IIRC, the old BIOS thing was from 1/1/1980 but each field of date (two digits for year, of course) and time was stored separately, and in BCD! This had nothing to do with MS-Windows internal mechanism.

Google is being particularly helpful in leading me to sites that tell me all about setting the OS time and date and not the internal representation regardless of quotes and such.

The start is generally termed the epoch.

Useful list:

I find this thread fascinating.

To the extent I can understand it.

Thanks, everyone.

First I’ve heard of this. Any logical reason? 1600, like 2000, was a leap year while 1700, 1800 and 1900 were not leap years, this complicating the math. More likely, we use the Windows calculation, but will have a Y2K-like problem in Y21C.

I was thinking of a novel I think by Vernor Vinge, where they mention the oddity centuries in the future that the calendars in the computer age counts not from the birth of electronic computers, but 1/1/1980. (Thanks to Microsoft MS-DOS).

I can only guess why 1601 (perhaps the real, official reason is documented somewhere?), but it is not any kind of Y2K or Y2.1K problem: the value is a (possibly signed) 64-bit integer, so you are good for a few tens of thousands of years.
ETA clicking onthe link inside @Francis_Vaughan 's link yields

but I have no idea what “math come[s] out nicely”, that’s a strange thing to say. Maybe they saved a single addition operation somewhere? Note that the code presumably has to deal with different calendars and time zones and leap seconds and what not anyway.

No, it is idiotic. They were probably re-purposing existing code and didn’t want the additional work of making work correctly.

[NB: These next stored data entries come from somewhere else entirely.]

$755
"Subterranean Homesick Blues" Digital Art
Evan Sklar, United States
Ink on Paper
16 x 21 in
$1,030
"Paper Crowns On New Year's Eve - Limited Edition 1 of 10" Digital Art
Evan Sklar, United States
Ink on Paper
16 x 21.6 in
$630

I have worked with a system that uses 100ns ticks since the real Georgian epoch in October 1582. The less than amusing problem with this is, that whilst it fits inside a 64 bit value easily, it won’t fit inside a Javascript number. So neither will the NT clock. No wonder MS hate Javascript.

Same here.

I used to be really into computers in the mid-80s. As a matter of fact, I was one of only a couple of kids in the class to have one, a present from my parents on my twelfth birthday. I used to do some extremely rudimentary but fun programming. Then, I lost interest and moved on to other hobbies.

Nowadays, I really don’t care much for computers apart from day-to-day use, but for some reason, I find stories of the early days when it all started fascinating.